Speaking of agents — Anthropic just acquired a Seattle startup called Vercept, which built AI that can operate a computer the way a person would. Click, type, navigate, complete tasks inside actual applications. This is the computer-use category, and it's moving fast. What makes this acquisition particularly interesting is the context: Meta apparently poached one of Vercept's founders before the deal closed. So Anthropic moved quickly. And now you've got the two biggest names in frontier AI — Meta and Anthropic — both scrambling for the same capability. The race to build AI that doesn't just answer questions but actually does things is the real competition right now, and Vercept just became a small but telling piece of that puzzle.

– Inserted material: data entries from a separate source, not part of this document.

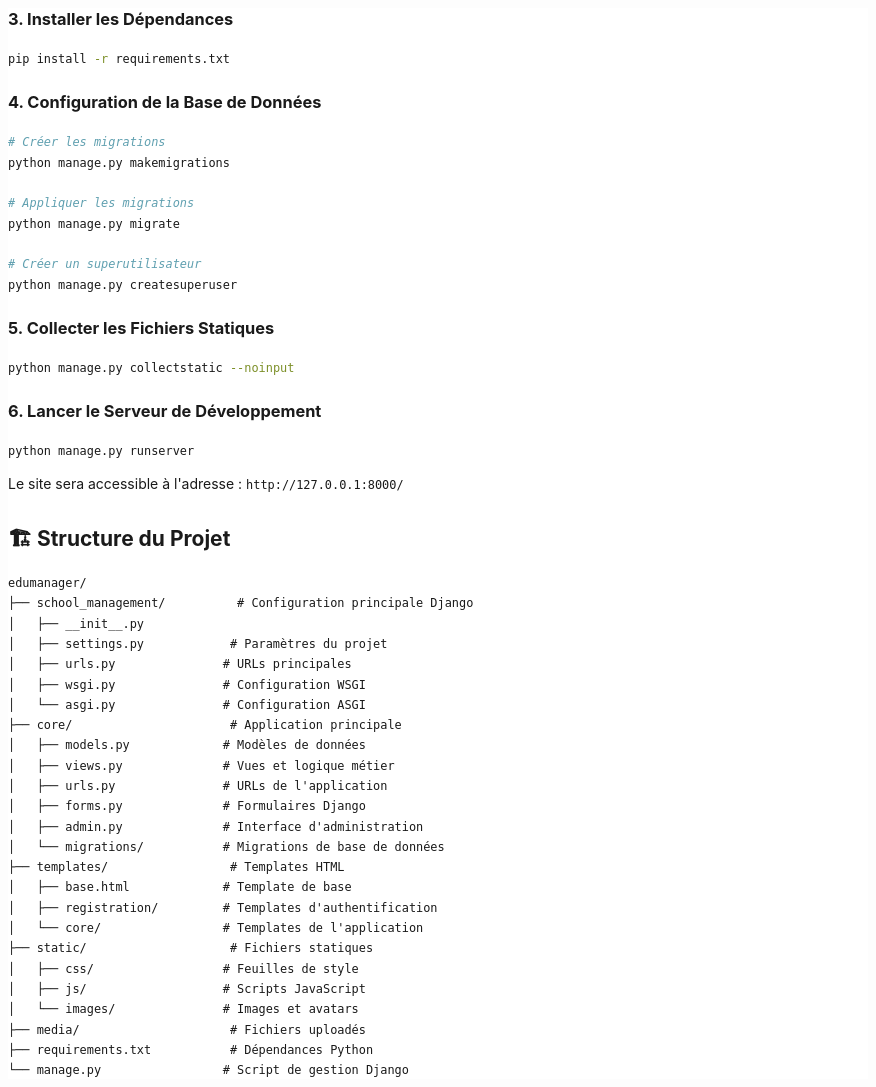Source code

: ### 3. Installer les Dépendances

```bash
pip install -r requirements.txt
```

### 4. Configuration de la Base de Données

```bash
# Créer les migrations
python manage.py makemigrations

# Appliquer les migrations
python manage.py migrate

# Créer un superutilisateur
python manage.py createsuperuser
```

### 5. Collecter les Fichiers Statiques

```bash
python manage.py collectstatic --noinput
```

### 6. Lancer le Serveur de Développement

```bash
python manage.py runserver
```

Le site sera accessible à l'adresse : `http://127.0.0.1:8000/`

## 🏗️ Structure du Projet

```
edumanager/
├── school_management/          # Configuration principale Django
│   ├── __init__.py
│   ├── settings.py            # Paramètres du projet
│   ├── urls.py               # URLs principales
│   ├── wsgi.py               # Configuration WSGI
│   └── asgi.py               # Configuration ASGI
├── core/                      # Application principale
│   ├── models.py             # Modèles de données
│   ├── views.py              # Vues et logique métier
│   ├── urls.py               # URLs de l'application
│   ├── forms.py              # Formulaires Django
│   ├── admin.py              # Interface d'administration
│   └── migrations/           # Migrations de base de données
├── templates/                 # Templates HTML
│   ├── base.html             # Template de base
│   ├── registration/         # Templates d'authentification
│   └── core/                 # Templates de l'application
├── static/                    # Fichiers statiques
│   ├── css/                  # Feuilles de style
│   ├── js/                   # Scripts JavaScript
│   └── images/               # Images et avatars
├── media/                     # Fichiers uploadés
├── requirements.txt           # Dépendances Python
└── manage.py                 # Script de gestion Django
```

Google, meanwhile, is pulling its robotics moonshot — a unit called Intrinsic — back under the main corporate roof after five years as an independent Alphabet project. Which sounds like administrative housekeeping until you realise what it signals. Google is done letting physical AI sit off to the side as an experiment. They're folding it into the core business, which means it gets resources, it gets integration, and it gets treated as a real product priority. The phrase being used is "physical AI" — the idea that intelligence needs to exist in the world, not just on a screen. Between this and the computer-use agent arms race, the through-line is clear: the next phase of AI isn't about better chatbots. It's about AI that acts.
Now. CBGB. Fifty years ago this year, a former marine and folk singer named Hilly Kristal opened a grimy bar in Manhattan's East Village and somehow stumbled into hosting the Ramones, Blondie, Television, Talking Heads — the entire foundation of American punk and new wave. There's a 101-track box set out celebrating it. And yes, by all accounts the bathrooms were absolutely rank. But what CBGB represents is something the music industry keeps forgetting and keeps having to rediscover: scenes happen in uncomfortable rooms with terrible margins and no algorithm pointing anyone there. The streaming era has given artists global reach and given them almost nothing in return per play. Spotify just announced it paid out over £860 million for UK artists' music last year, which sounds enormous until you do the per-stream math. And separately, a court just overturned a 138% rate hike that BMI tried to impose on concert promoters. Everyone in the music business is fighting over the same shrinking pie. CBGB thrived because nobody was trying to monetise it properly. There's a lesson in there somewhere.
That's your Thursday. Don't let anyone tell you the bathrooms have to be clean for something important to happen.